No American can read the above letter without feeling an automatic empathy for the fact that here is the story of how life in Israel should be found- a land where Jew, Moslem and Christian can live and work and mix together without fear or reprisal. In Israel, all three religions can be said to represent different parts of the same Semitic racial stock, so there is no real reason to make race an issue. So, they make religion do the job of providing the reason for conflict.

Yet, all three believe in the same God by different names! Allah, God, or Yahweh all represent the concept of recognition that man is bound on earth to a mortal life under control of an immortal master. All should be able to agree that each has found, like the blind men of the Aesop Fable, a different part of the Elephant to behold, and thus obtain a different perspective.

Obviously they are all wrong in trying to define God, like the Elephant, by only examining the part known to them in ways consistent with their family history.

The same problem of Israel is found in Ireland, in Bosnia, and Kosovo, in Pakistan and India, and indeed in many other parts of the globe. Religious wars and persecution are not much covered by the media. They are too complex and too dangerous for writers. Ask Salmon Rushdie or any other who has dared to examine in a critical manner what any major religion claims to know and you will find a person in danger of being persecuted.

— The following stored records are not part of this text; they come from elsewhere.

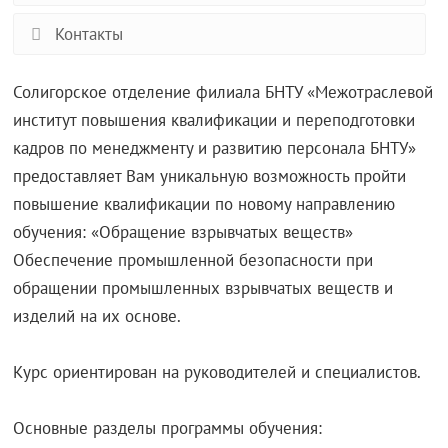
Контакты
Солигорское отделение филиала БНТУ «Межотраслевой
институт повышения квалификации и переподготовки
кадров по менеджменту и развитию персонала БНТУ»
предоставляет Вам уникальную возможность пройти
повышение квалификации по новому направлению
обучения: «Обращение взрывчатых веществ»
Обеспечение промышленной безопасности при
обращении промышленных взрывчатых веществ и
изделий на их основе.
Курс ориентирован на руководителей и специалистов.
Основные разделы программы обучения: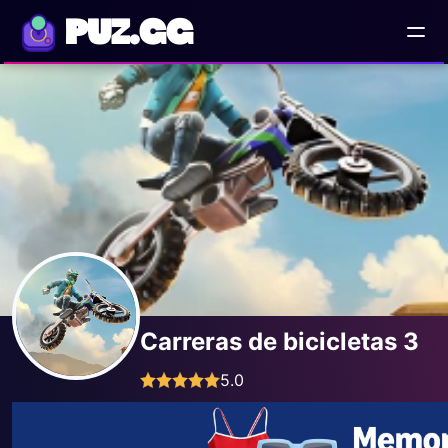
PUZ.GG
Carreras de bicicletas 3
5.0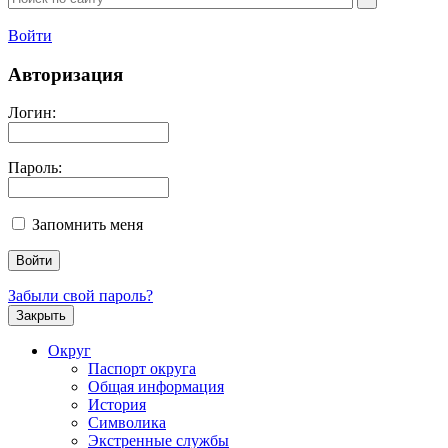
Войти
Авторизация
Логин:
Пароль:
Запомнить меня
Забыли свой пароль?
Закрыть
Округ
Паспорт округа
Общая информация
История
Символика
Экстренные службы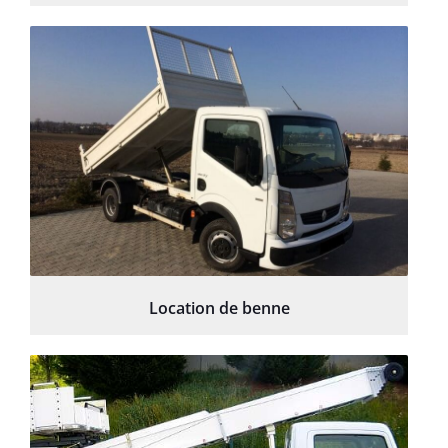
Location de benne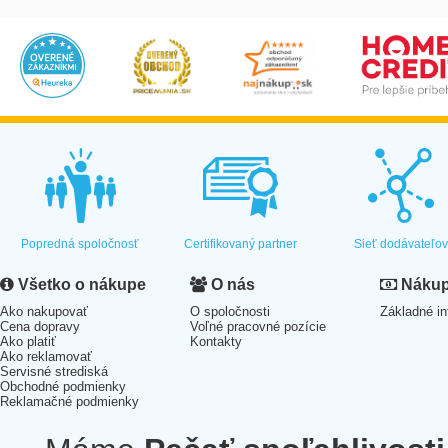
Popredná spoločnosť
Certifikovaný partner
Sieť dodávateľo
Všetko o nákupe
O nás
Nákup 
Ako nakupovať
O spoločnosti
Základné in
Cena dopravy
Voľné pracovné pozície
Ako platiť
Kontakty
Ako reklamovať
Servisné strediská
Obchodné podmienky
Reklamačné podmienky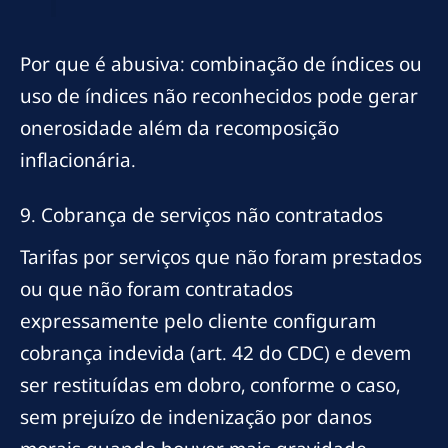
Por que é abusiva: combinação de índices ou
uso de índices não reconhecidos pode gerar
onerosidade além da recomposição
inflacionária.
9. Cobrança de serviços não contratados
Tarifas por serviços que não foram prestados
ou que não foram contratados
expressamente pelo cliente configuram
cobrança indevida (art. 42 do CDC) e devem
ser restituídas em dobro, conforme o caso,
sem prejuízo de indenização por danos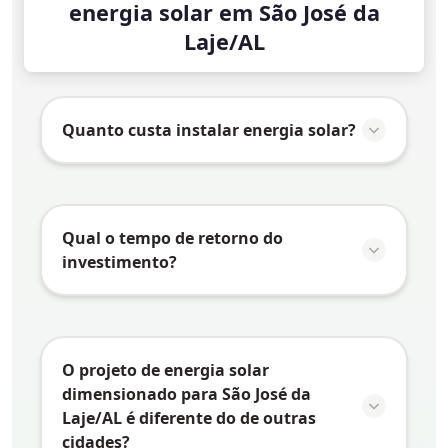
energia solar em São José da
Laje/AL
Quanto custa instalar energia solar?
O valor da instalação de energia solar em
São José da Laje/AL
varia conforme vários
fatores:
Qual o tempo de retorno do
investimento?
Consumo de energia:
Quanto maior o
consumo, maior o sistema necessário e
O tempo de retorno do investimento
maior o investimento
(payback) em energia solar depende de
Tipo de telhado:
Telhados mais
vários fatores específicos de
São José da
O projeto de energia solar
complexos podem exigir estruturas
Laje/AL
:
dimensionado para São José da
especiais
Laje/AL é diferente do de outras
Tarifa de energia:
Quanto maior a tarifa
Tamanho do sistema:
Sistemas
cidades?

It doesn’t matter if the charges are real or just trumped up, once ‘fingered’, the persecutors will not let up until the offending person is destroyed.

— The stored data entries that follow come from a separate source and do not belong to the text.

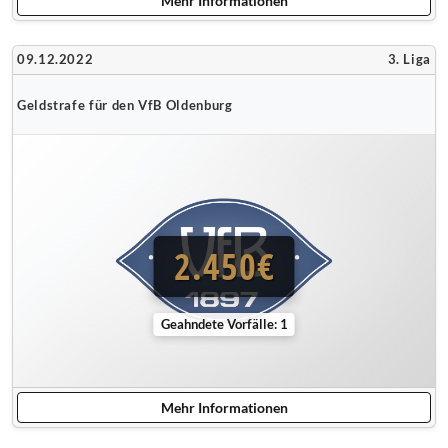
Mehr Informationen
09.12.2022
3. Liga
Geldstrafe für den VfB Oldenburg
2.450€
Geahndete Vorfälle: 1
Mehr Informationen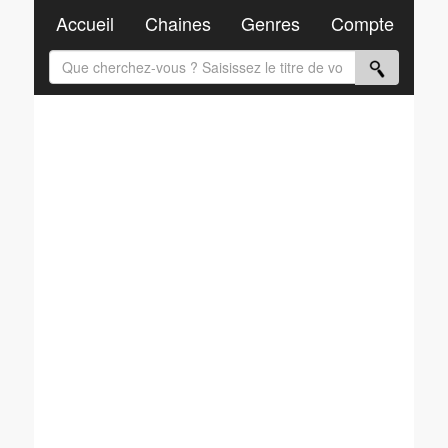
Accueil
Chaines
Genres
Compte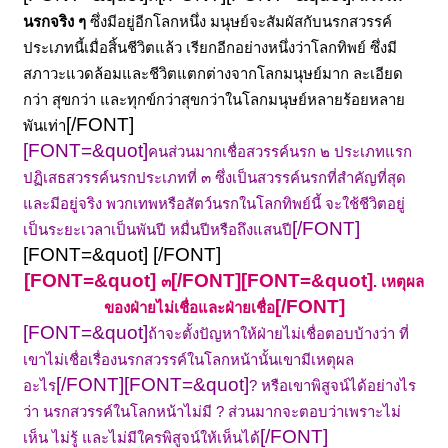
นรกจริง ๆ
ซึ่งมีอยู่อีกโลกหนึ่ง มนุษย์จะสัมผัสกับนรกสวรรค์
ประเภทนี้เมื่อสิ้นชีวิตแล้ว เรียกอีกอย่างหนึ่งว่าโลกทิพย์ ซึ่งมี
สภาวะแวดล้อมและชีวิตแตกต่างจากโลกมนุษย์มาก ละเอียด
กว่า สุขกว่า และทุกข์กว่าสุขกว่าในโลกมนุษย์หลายร้อยหลาย
[/FONT]
พันเท่า
[FONT=&quot]
คนส่วนมากเชื่อสวรรค์นรก ๒ ประเภทแรก
ปฏิเสธสวรรค์นรกประเภทที่ ๓ ซึ่งเป็นสวรรค์นรกที่สำคัญที่สุด
และมีอยู่จริง พวกเทพหรือสัตว์นรกในโลกทิพย์นี้ จะใช้ชีวิตอยู่
[/FONT]
เป็นระยะเวลาเป็นพันปี หมื่นปีหรือถึงแสนปี
[FONT=&quot] [/FONT]
[FONT=&quot]
[/FONT]
[FONT=&quot]
๓
.
เหตุผล
[/FONT]
ของฝ่ายไม่เชื่อและฝ่ายเชื่อ
[FONT=&quot]
ถ้าจะตั้งปัญหาให้ฝ่ายไม่เชื่อตอบบ้างว่า ที่
เขาไม่เชื่อเรื่องนรกสวรรค์ในโลกหน้านั้นเขามีเหตุผล
[/FONT]
[FONT=&quot]
อะไร
? หรือเขาพิสูจน์ได้อย่างไร
ว่า นรกสวรรค์ในโลกหน้าไม่มี ?
ส่วนมากจะตอบว่าเพราะไม่
[/FONT]
เห็น ไม่รู้ และไม่มีใครพิสูจน์ให้เห็นได้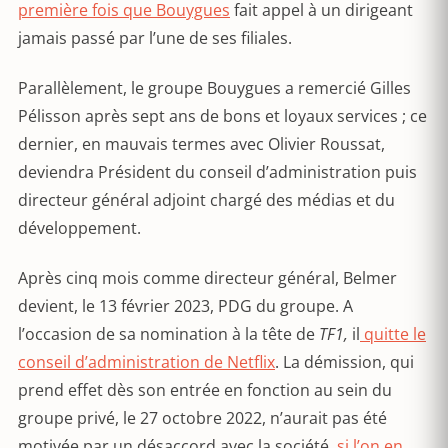
première fois que Bouygues
fait appel à un dirigeant
jamais passé par l’une de ses filiales.
Parallèlement, le groupe Bouygues a remercié Gilles
Pélisson après sept ans de bons et loyaux services ; ce
dernier, en mauvais termes avec Olivier Roussat,
deviendra Président du conseil d’administration puis
directeur général adjoint chargé des médias et du
développement.
Après cinq mois comme directeur général, Belmer
devient, le 13 février 2023, PDG du groupe. A
l’occasion de sa nomination à la tête de
TF1,
il
quitte le
conseil d’administration de Netflix
. La démission, qui
prend effet dès son entrée en fonction au sein du
groupe privé, le 27 octobre 2022, n’aurait pas été
motivée par un désaccord avec la société,
si l’on en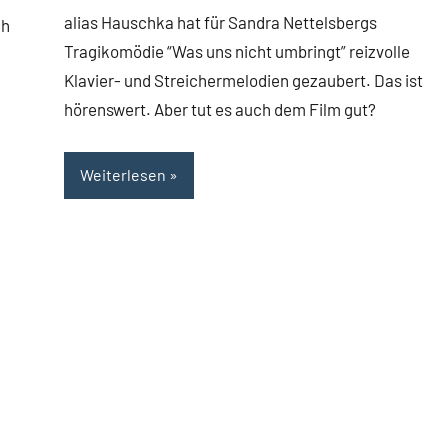
alias Hauschka hat für Sandra Nettelsbergs
ch
Tragikomödie “Was uns nicht umbringt” reizvolle
Klavier- und Streichermelodien gezaubert. Das ist
hörenswert. Aber tut es auch dem Film gut?
Weiterlesen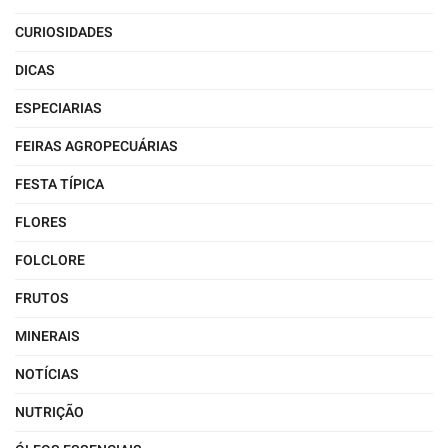
CURIOSIDADES
DICAS
ESPECIARIAS
FEIRAS AGROPECUÁRIAS
FESTA TÍPICA
FLORES
FOLCLORE
FRUTOS
MINERAIS
NOTÍCIAS
NUTRIÇÃO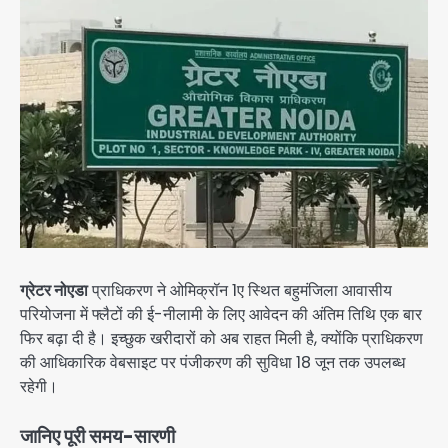
ग्रेटर नोएडा
प्राधिकरण ने ओमिक्रॉन 1ए स्थित बहुमंजिला आवासीय
परियोजना में फ्लैटों की ई-नीलामी के लिए आवेदन की अंतिम तिथि एक बार
फिर बढ़ा दी है। इच्छुक खरीदारों को अब राहत मिली है, क्योंकि प्राधिकरण
की आधिकारिक वेबसाइट पर पंजीकरण की सुविधा 18 जून तक उपलब्ध
रहेगी।
जानिए पूरी समय-सारणी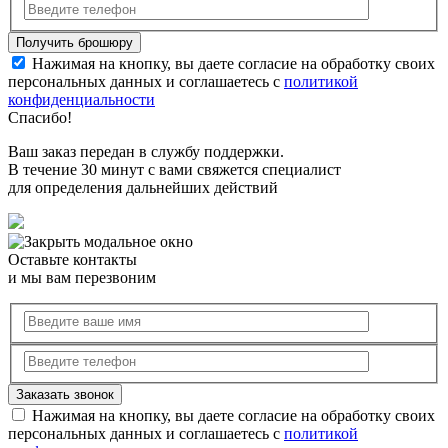
Нажимая на кнопку, вы даете согласие на обработку своих
персональных данных и соглашаетесь с
политикой
конфиденциальности
Спасибо!
Ваш заказ передан в службу поддержки.
В течение 30 минут с вами свяжется специалист
для определения дальнейших действий
Оставьте контакты
и мы вам перезвоним
Нажимая на кнопку, вы даете согласие на обработку своих
персональных данных и соглашаетесь с
политикой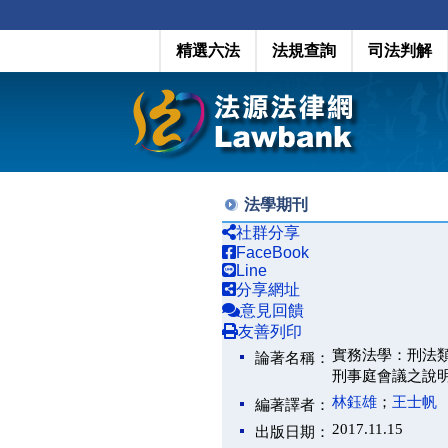
精選六法
法規查詢
司法判解
法學期刊
社群分享
FaceBook
Line
分享網址
意見回饋
友善列印
實務法學：刑法類（
論著名稱：
刑事庭會議之說
林鈺雄
；
王士帆
編著譯者：
2017.11.15
出版日期：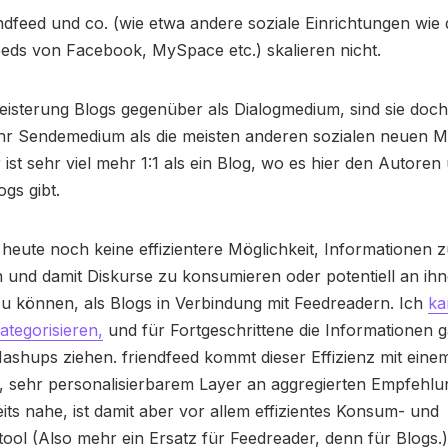
endfeed und co. (wie etwa andere soziale Einrichtungen wie
eds von Facebook, MySpace etc.) skalieren nicht.
geisterung Blogs gegenüber als Dialogmedium, sind sie doch
ehr Sendemedium als die meisten anderen sozialen neuen M
 ist sehr viel mehr 1:1 als ein Blog, wo es hier den Autoren
ogs gibt.
 heute noch keine effizientere Möglichkeit, Informationen 
 und damit Diskurse zu konsumieren oder potentiell an ih
u können, als Blogs in Verbindung mit Feedreadern. Ich
ka
ategorisieren,
und für Fortgeschrittene die Informationen ga
shups ziehen. friendfeed kommt dieser Effizienz mit eine
n, sehr personalisierbarem Layer an aggregierten Empfehl
reits nahe, ist damit aber vor allem effizientes Konsum- und
stool (Also mehr ein Ersatz für Feedreader, denn für Blogs.)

What will ever put an end to such madness? It is my contention that such can only happen when all major religious groups come together to find their points of common understanding with an obvious willingness to risk giving up on other points of difference that fail to pass the test of objective reasoning. Easy to say, tough to do. Yes, but that is exactly what the God, common to all, has in mind for us.

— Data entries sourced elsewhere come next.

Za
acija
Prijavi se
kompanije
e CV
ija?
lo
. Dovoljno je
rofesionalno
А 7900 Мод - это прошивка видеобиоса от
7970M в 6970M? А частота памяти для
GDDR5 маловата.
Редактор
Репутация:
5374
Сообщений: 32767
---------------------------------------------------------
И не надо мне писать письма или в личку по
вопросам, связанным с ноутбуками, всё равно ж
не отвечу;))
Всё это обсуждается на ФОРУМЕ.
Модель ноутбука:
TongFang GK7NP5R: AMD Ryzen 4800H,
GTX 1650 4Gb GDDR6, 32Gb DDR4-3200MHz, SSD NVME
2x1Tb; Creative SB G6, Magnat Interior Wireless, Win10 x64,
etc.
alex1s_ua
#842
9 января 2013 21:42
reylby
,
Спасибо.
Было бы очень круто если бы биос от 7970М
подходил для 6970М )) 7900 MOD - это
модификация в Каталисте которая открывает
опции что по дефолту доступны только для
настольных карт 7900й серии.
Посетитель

We will have to go back to the origins of each faith and sort out the man made errors that have been invented and maintained when modern science and obvious logic that relates to a world that is much better known shows us that we can forgo one tenant or another without being accused of ‘throwing out the baby with the bath-water’.

Will such an exchange happen via organized religion, politics or state craft? Not until it has been achieved millions of times over by the likes of the two writers in Israel- one Jewish and the other Palestinian. When that is common, then the political and religious leaders will not be afraid to risk losing their position by communicating with each other in ways that lead to a common understanding and mutual support and appreciation.

A church in Grand Rapids, MI is unique in America. It is a Jewish Synagogue on Saturday and an Anglican Episcopal Church on Sunday. Both own the building and they even allow an annual exchange of speakers- Priest and Rabbi trade places. They must find the letter above to be very interesting.

But, where does this fit into the question of U.S. foreign policy? Neatly it describes the dilemma between the need to know when the level of accomplishment at the individual level can be expanded to the national level as in foreign diplomacy. To his credit, President Clinton seized upon the quest for global peace as the capstone for his presidency. The credit is due as all must love the peace-maker.

As a splendid student, Bill Clinton has certainly had a wonderful opportunity to travel the world in search of the quest for success as the global peacemaker. What he has learned must first and foremost be that he has found that even the enormous prestige of the U.S. presidency is not sufficient to force peace on unwilling partners via his mediation. It just takes a lot more time than is available to any one man who is about to become the ‘lame-duck’ president. It will be a minor miracle for him to deliver any real evidence of success at bringing about peace in the middle east or even in Ireland, but he has to be given some credit for the effort. Perhaps he will get an opportunity to continue in such a role should Al Gore become the next president.